Sur le plan des mobilités, il est admis par tout.e.s qu’en Wallonie l’accès aux lieux touristiques, en particulier les plus isolés d’entre eux, continuent à reposer sur la voiture individuelle. Il s’agit d’une tendance structurelle, qu’il paraît difficile de contrer, du moins en l’état actuel de la situation. Comme le glisse un acteur : « en la matière, il convient de rester réaliste ». Toutefois, plusieurs acteurs plaident pour que davantage d’efforts soient accomplis en faveur des modes de transports alternatifs, tant en ville qu’en dehors. Ils suggèrent par exemple de développer les infrastructures de rechargement pour les vélo et VTT électrique, de multiplier les casiers de rangement du matériel et les places de stationnement dédiées pour les motos et les vélos, ou d’aménager davantage de haltes fluviales.

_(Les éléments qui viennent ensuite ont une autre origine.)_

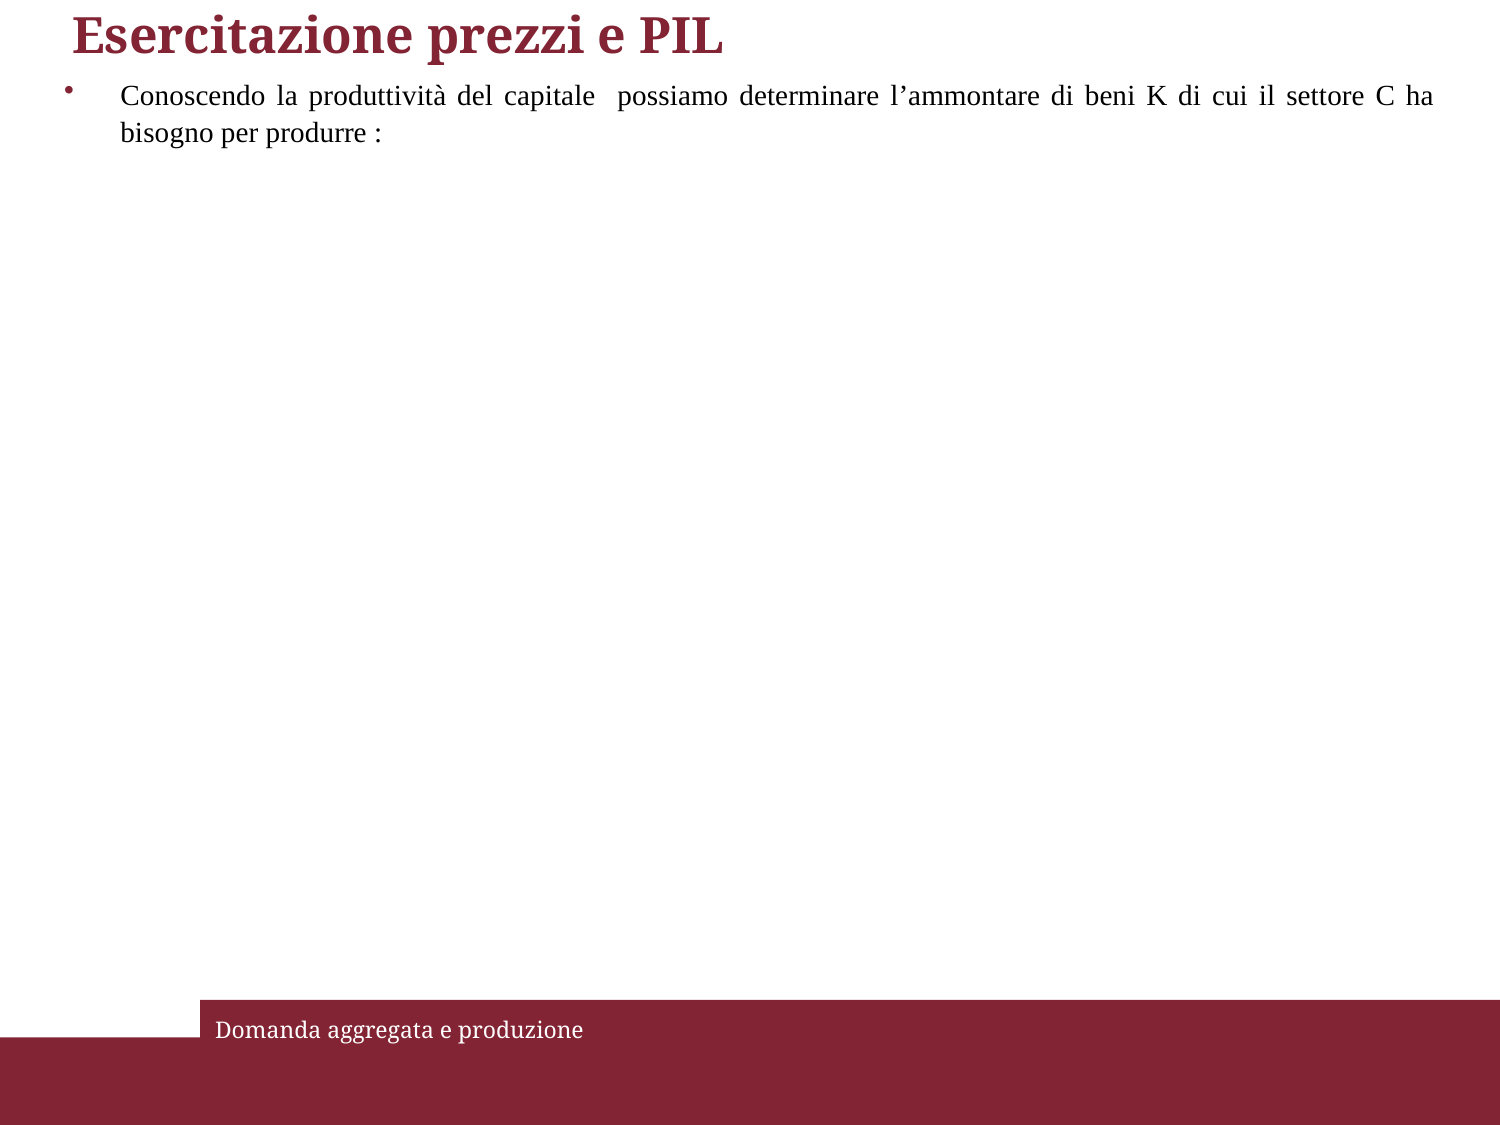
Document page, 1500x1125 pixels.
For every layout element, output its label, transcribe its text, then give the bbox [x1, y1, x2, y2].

text_box [320, 103, 351, 141]
title Esercitazione prezzi e PIL [57, 0, 1428, 89]
footer Domanda aggregata e produzione [200, 1008, 691, 1106]
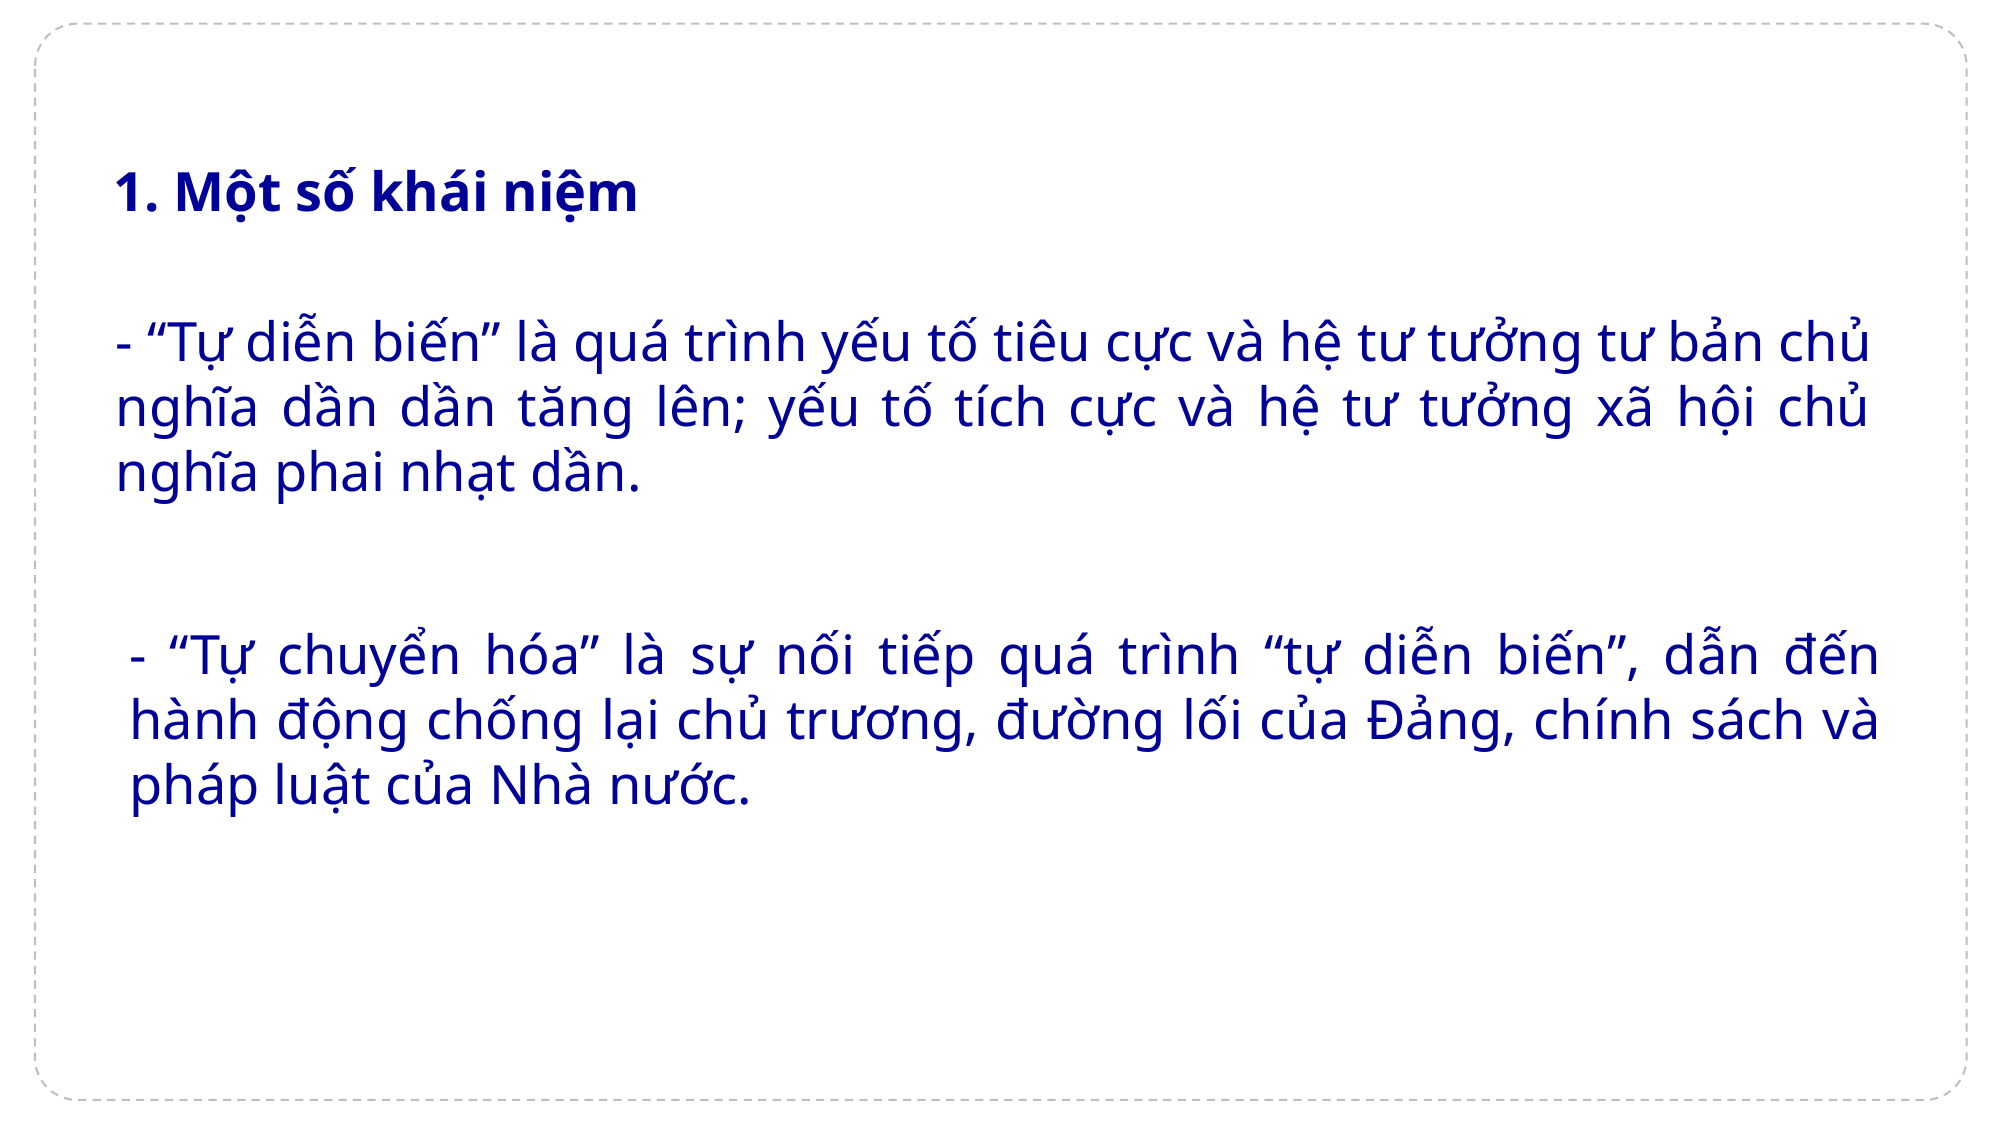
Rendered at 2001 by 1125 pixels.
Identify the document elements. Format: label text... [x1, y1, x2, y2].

list - “Tự chuyển hóa” là sự nối tiếp quá trình “tự diễn biến”, dẫn đến hành động chống lại chủ trương, đường lối của Đảng, chính sách và pháp luật của Nhà nước. [114, 612, 1899, 851]
text_box 1. Một số khái niệm [98, 149, 1374, 250]
text_box - “Tự diễn biến” là quá trình yếu tố tiêu cực và hệ tư tưởng tư bản chủ nghĩa dần dần tăng lên; yếu tố tích cực và hệ tư tưởng xã hội chủ nghĩa phai nhạt dần. [100, 299, 1889, 513]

A l’échelle locale, les participants mettent en avant deux enjeux principaux des relations entre tourisme et aménagement du territoire. Ils soulignent tout d’abord les problèmes liés à la cohabitation de différents usagers au sein des mêmes espaces. Autour des hauts lieux touristiques, par exemple les lacs de l’Eau d’heure, des tensions naissent aujourd’hui entre différentes catégories d’usagers, en particulier les excursionnistes et les touristes en séjour. En été, les parkings et les zones de détente sont saturées, ce qui incommode les touristes en séjour. Certains intervenants attirent par ailleurs l’attention sur la sous-occupation des résidences secondaires, dont les lits restent « froids » pendant une bonne partie de l’année. Même si d’autres acteurs soulignent que la mise en location temporaire et le prêt à des membres de la famille ou des amis peuvent augmenter le taux d’occupation des résidences secondaires, il n’en reste pas moins que leur « efficience » reste faible, tant en termes d’occupation du territoire que de retombées économiques.

Enfin, plusieurs réflexions ont été formulées à propos de la localisation des établissements eux-mêmes. Pour les intervenants, un établissement est considéré comme « mal localisé » soit lorsque son activité dérange les voisins, soit lorsqu’il est inaccessible en voiture. Sur base de ce constat, certains acteurs plaident pour que davantage d’établissements soient localisés à l’écart des petites villes et des villages, dans des endroits isolés mais accessibles, pour des touristes qui séjournent « en autonomie ».

SUBVENTION 2020·RAPPORT FINAL ·IGEAT/LEPUR·DECEMBRE 2020

4.3.4 Vues par rapport à des éléments connexes

Lors des échanges avec les acteurs, plusieurs thèmes ont été abordés spontanément par les intervenants. A cet égard, il convient de retenir que :

- Plusieurs acteurs considèrent que la catégorisation et le classement existants sont trop rigides et obsolètes, notamment en raison du caractère de plus en plus hybride des établissements touristiques.

- Certains acteurs estiment que la reconnaissance elle-même doit être remise en question car un nombre croissant d’opérateurs ne voient plus l’intérêt de l’obtenir. Ils estiment toutefois qu’il est indispensable de mettre en place des filtres légaux avant d’autoriser l’ouverture d’un établissement touristique. Ces filtres devraient prendre en compte des critères comme la préservation du patrimoine naturel, la conformité au Plan de secteur, les normes de sécurité et le respect des règles environnementales. Dans cette optique, l’idée d’un permis unique d’exploitation, qui établirait les règles à respecter simultanément sur les plans urbanistique, environnemental et touristique, reçoit un accueil favorable auprès de plusieurs intervenants.